[ESTRATTO DEL DOCUMENTO]
Già all’inizio di agosto si erano registrate fibrillazioni sui mercati, legate all’andamento del mercato del lavoro. Cosa dicono gli ultimi dati in merito?

La dinamica del mercato del lavoro è seguita attentamente dalla Fed e dai mercati. Gli ultimi dati indicano un sostanziale ridimensionamento nel numero di nuovi posti di lavoro creati ogni mese, pari a poco meno di 100.000 unità contro le 300.000, finanche le 500.000, che si registravano da quando la Fed ha inasprito la politica monetaria. Rispetto alle persone in cerca di lavoro, il numero di posti vacanti si è dimezzato rispetto a marzo 2022, quando la Fed ha avviato il più veloce ciclo di rialzo dei tassi nella storia recente. Nel complesso, il mercato del lavoro tiene, ma ha perso lo slancio del periodo immediatamente post-Covid: il tasso di disoccupazione, per esempio, si mantiene al 4,2%, un valore storicamente basso ma comunque in rialzo rispetto al 3,7% di gennaio. Alla Fed tutto questo non è sfuggito ed è intervenuta temendo che la situazione potesse scappare di mano.



Quanto può aver influito sulla decisione presa il fatto che si tratta dell’ultima riunione del Federal open market committee (Fomc) prima delle elezioni presidenziali del 5 novembre?

[INFORMAZIONI MOSTRATE]

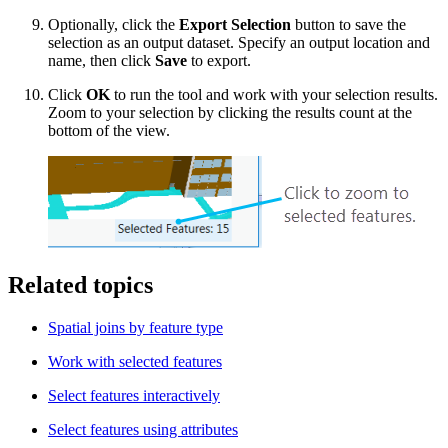
Optionally, click the
Export Selection
button to save the
selection as an output dataset. Specify an output location and
name, then click
Save
to export.
Click
OK
to run the tool and work with your selection results.
Zoom to your selection by clicking the results count at the
bottom of the view.
Related topics
Spatial joins by feature type
Work with selected features
Select features interactively
Select features using attributes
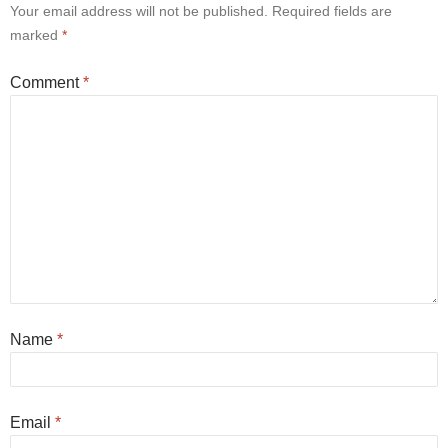
Your email address will not be published.
Required fields are
marked
*
Comment
*
Name
*
Email
*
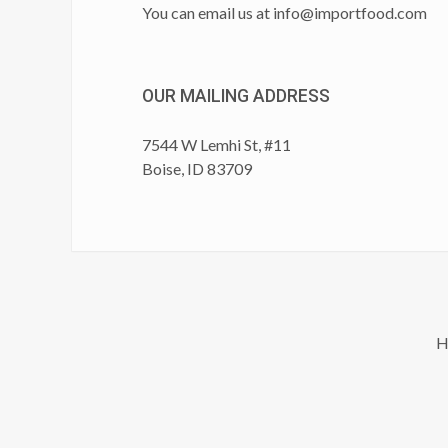
You can email us at
info@importfood.com
OUR MAILING ADDRESS
7544 W Lemhi St, #11
Boise, ID 83709
H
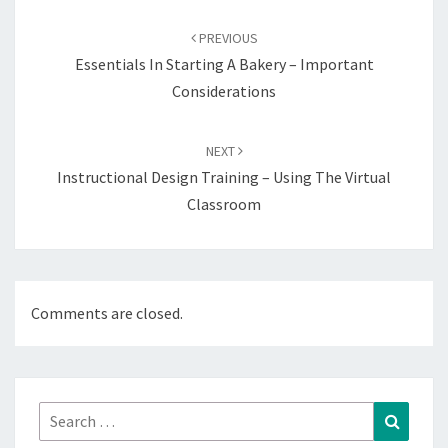
Post
navigation
PREVIOUS
Essentials In Starting A Bakery – Important
Considerations
NEXT
Instructional Design Training – Using The Virtual
Classroom
Comments are closed.
Search
Search
for:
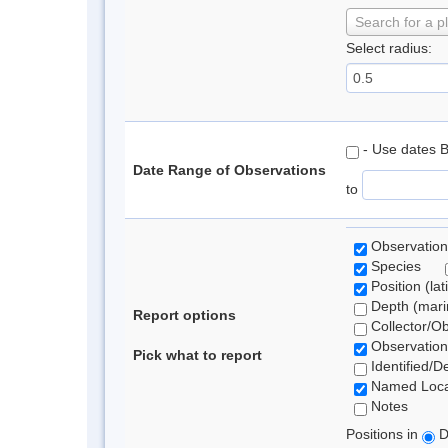
Search for a p
Select radius:
- Use dates 
Date Range of Observations
to
Observation
Species
Position (lat
Depth (marin
Report options
Collector/O
Observation
Pick what to report
Identified/D
Named Loca
Notes
Positions in
D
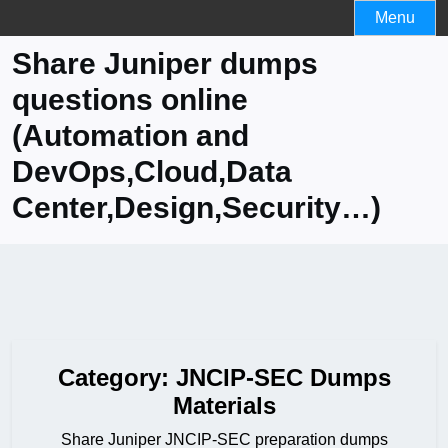
Skip
Menu
to
Share Juniper dumps
content
questions online
(Automation and
DevOps,Cloud,Data
Center,Design,Security…)
Category:
JNCIP-SEC Dumps
Materials
Share Juniper JNCIP-SEC preparation dumps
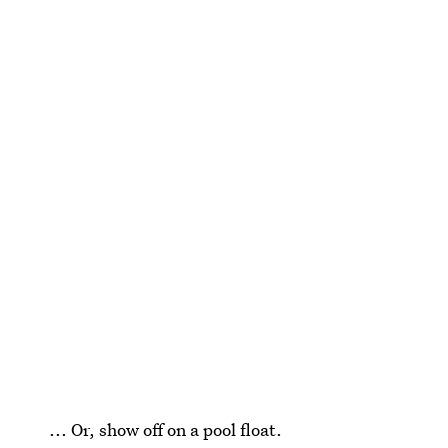
... Or, show off on a pool float.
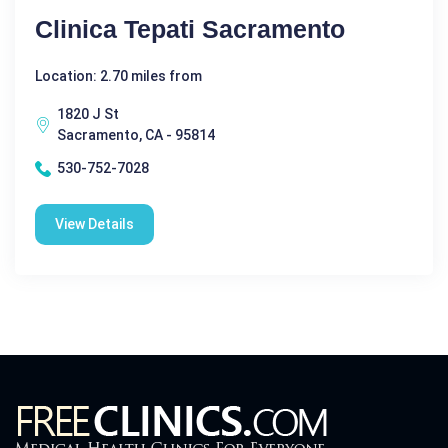
Clinica Tepati Sacramento
Location: 2.70 miles from
1820 J St
Sacramento, CA - 95814
530-752-7028
View Details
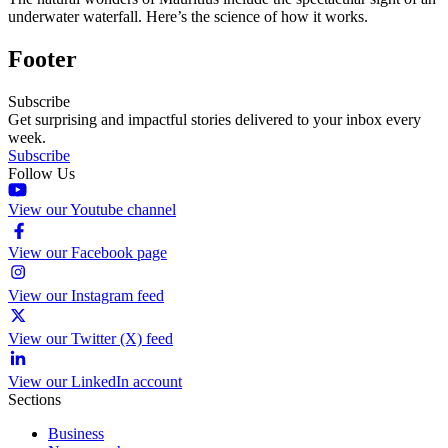
underwater waterfall. Here’s the science of how it works.
Footer
Subscribe
Get surprising and impactful stories delivered to your inbox every
week.
Subscribe
Follow Us
View our Youtube channel
View our Facebook page
View our Instagram feed
View our Twitter (X) feed
View our LinkedIn account
Sections
Business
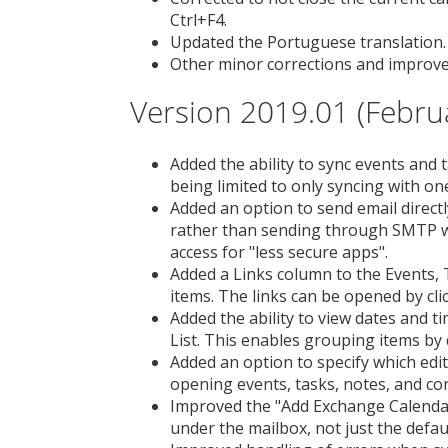
Ctrl+F4.
Updated the Portuguese translation.
Other minor corrections and improv
Version 2019.01 (Febru
Added the ability to sync events and
being limited to only syncing with on
Added an option to send email direc
rather than sending through SMTP w
access for "less secure apps".
Added a Links column to the Events, 
items. The links can be opened by cli
Added the ability to view dates and t
List. This enables grouping items by
Added an option to specify which edi
opening events, tasks, notes, and con
Improved the "Add Exchange Calendar
under the mailbox, not just the defau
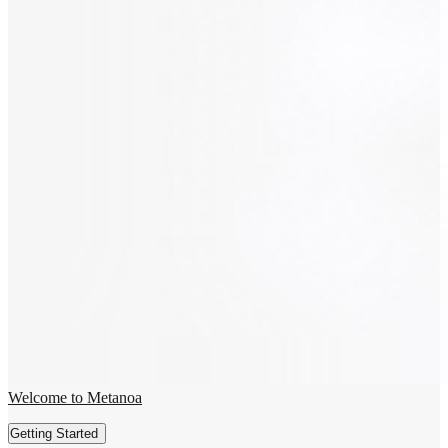
Welcome to Metanoa
Getting Started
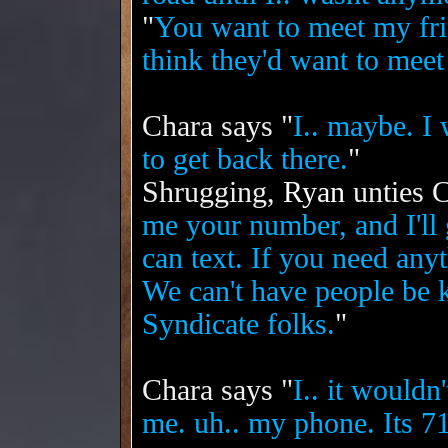
"
You want to meet my fr
think they'd want to meet
Chara says "
I.. maybe. I
to get back there.
"
Shrugging,
Ryan
unties C
me your number, and I'l
can text. If you need any
We can't have people be 
Syndicate folks.
"
Chara says "
I.. it wouldn
me. uh.. my phone. Its 7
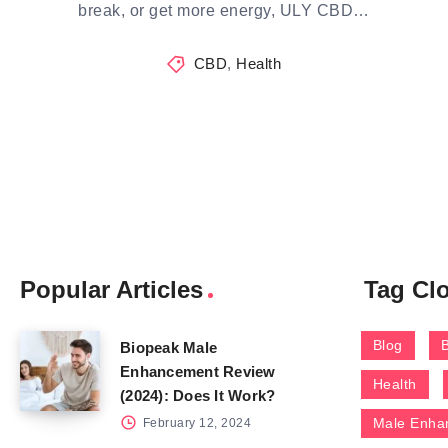
break, or get more energy, ULY CBD…
CBD
,
Health
Popular Articles
Tag Cl
Blog
Biopeak Male
Enhancement Review
Health
(2024): Does It Work?
Male Enha
February 12, 2024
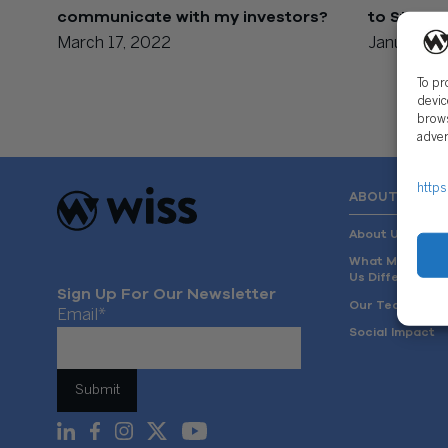
communicate with my investors?
to Startu
March 17, 2022
January 19
To pr
devic
brows
adver
https
ABOUT US
About Us
What Makes
Us Different
Sign Up For Our Newsletter
Our Team
Email
*
Social Impact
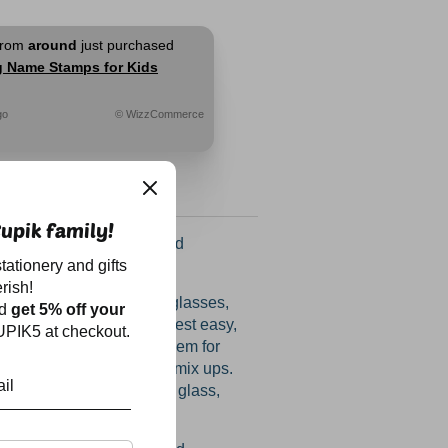
from
around
just purchased
g Name Stamps for Kids
go
© WizzCommerce
upik family!
ectacular amazing round
tationery and gifts
are BACK!
rish!
appearing water bottles, glasses,
nd
get 5% off your
oxes and raincoats and rest easy,
PIK5 at checkout.
find their way back! Use them for
and slippers too to avoid mix ups.
any smooth surface - be it glass,
l or aluminium.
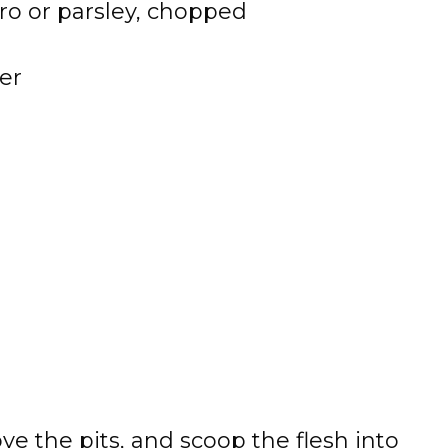
tro or parsley, chopped
er
ve the pits, and scoop the flesh into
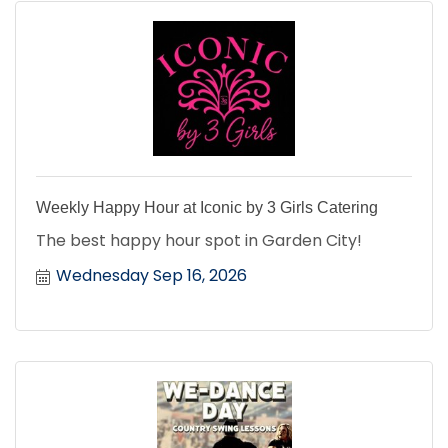
Weekly Happy Hour at Iconic by 3 Girls Catering
The best happy hour spot in Garden City!
Wednesday Sep 16, 2026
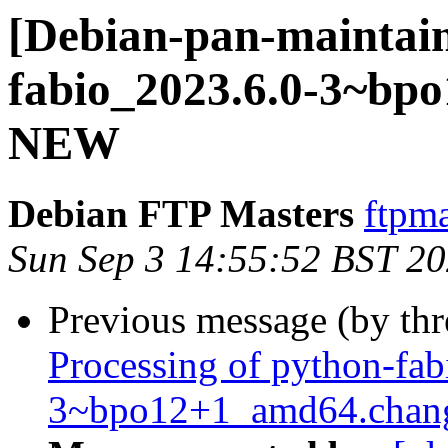
[Debian-pan-maintain
fabio_2023.6.0-3~bp
NEW
Debian FTP Masters
ftpma
Sun Sep 3 14:55:52 BST 2
Previous message (by th
Processing of python-fa
3~bpo12+1_amd64.chan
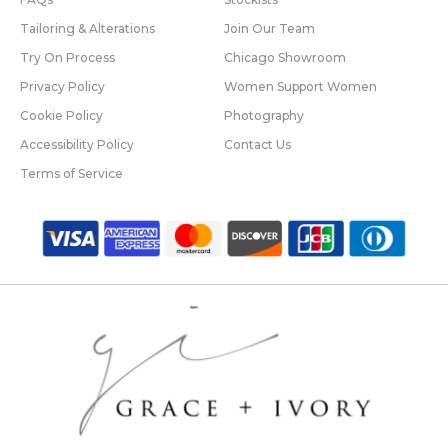
Tailoring & Alterations
Join Our Team
Try On Process
Chicago Showroom
Privacy Policy
Women Support Women
Cookie Policy
Photography
Accessibility Policy
Contact Us
Terms of Service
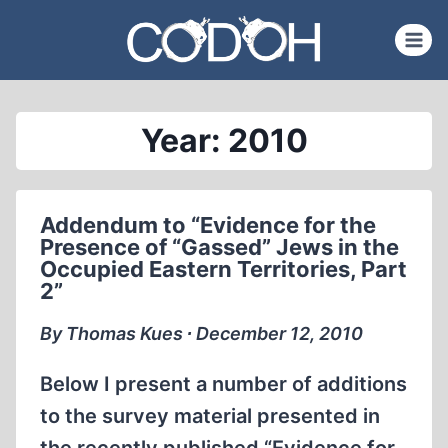
Skip
to
content
Year: 2010
Addendum to “Evidence for the
Presence of “Gassed” Jews in the
Occupied Eastern Territories, Part
2”
By Thomas Kues ∙ December 12, 2010
Below I present a number of additions
to the survey material presented in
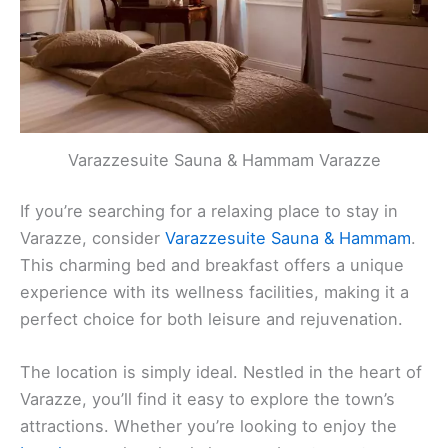
Varazzesuite Sauna & Hammam Varazze
If you’re searching for a relaxing place to stay in
Varazze, consider
Varazzesuite Sauna & Hammam
.
This charming bed and breakfast offers a unique
experience with its wellness facilities, making it a
perfect choice for both leisure and rejuvenation.
The location is simply ideal. Nestled in the heart of
Varazze, you’ll find it easy to explore the town’s
attractions. Whether you’re looking to enjoy the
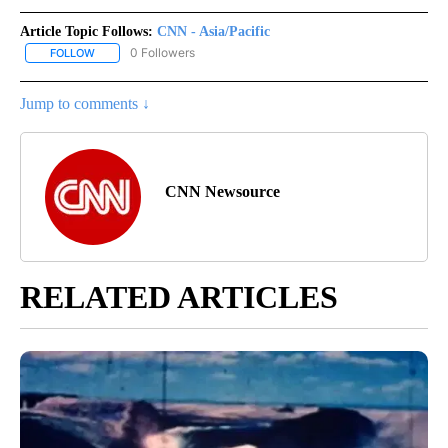
Article Topic Follows:
CNN - Asia/Pacific
0 Followers
FOLLOW
FOLLOW "CNN - ASIA/PACIFIC" TO RECEIVE NOTIFICATIONS ABOUT
Jump to comments ↓
CNN Newsource
RELATED ARTICLES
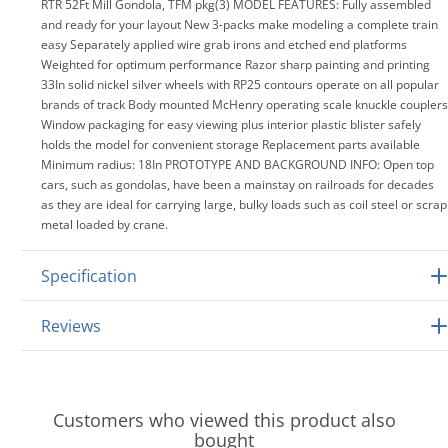
RTR 52Ft Mill Gondola, TFM pkg(3) MODEL FEATURES: Fully assembled
and ready for your layout New 3-packs make modeling a complete train
easy Separately applied wire grab irons and etched end platforms
Weighted for optimum performance Razor sharp painting and printing
33In solid nickel silver wheels with RP25 contours operate on all popular
brands of track Body mounted McHenry operating scale knuckle couplers
Window packaging for easy viewing plus interior plastic blister safely
holds the model for convenient storage Replacement parts available
Minimum radius: 18In PROTOTYPE AND BACKGROUND INFO: Open top
cars, such as gondolas, have been a mainstay on railroads for decades
as they are ideal for carrying large, bulky loads such as coil steel or scrap
metal loaded by crane.
Specification
Reviews
Customers who viewed this product also
bought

[ENUNCIATO]
Rispondi alle domande seguenti usando l'estratto sul mercato del lavoro.
(a) Quanti nuovi posti di lavoro vengono creati ogni mese secondo gli ultimi dati?
(b) In quale mese e anno la Fed ha avviato il ciclo di rialzo dei tassi?
(c) Qual è il tasso di disoccupazione attuale e quale era a gennaio?
Per rispondere occorre basarsi unicamente sull'estratto.

[RISPOSTA]
(a) Poco meno di 100.000.
(b) Marzo 2022.
(c) Oggi è al 4,2%, a gennaio era al 3,7%.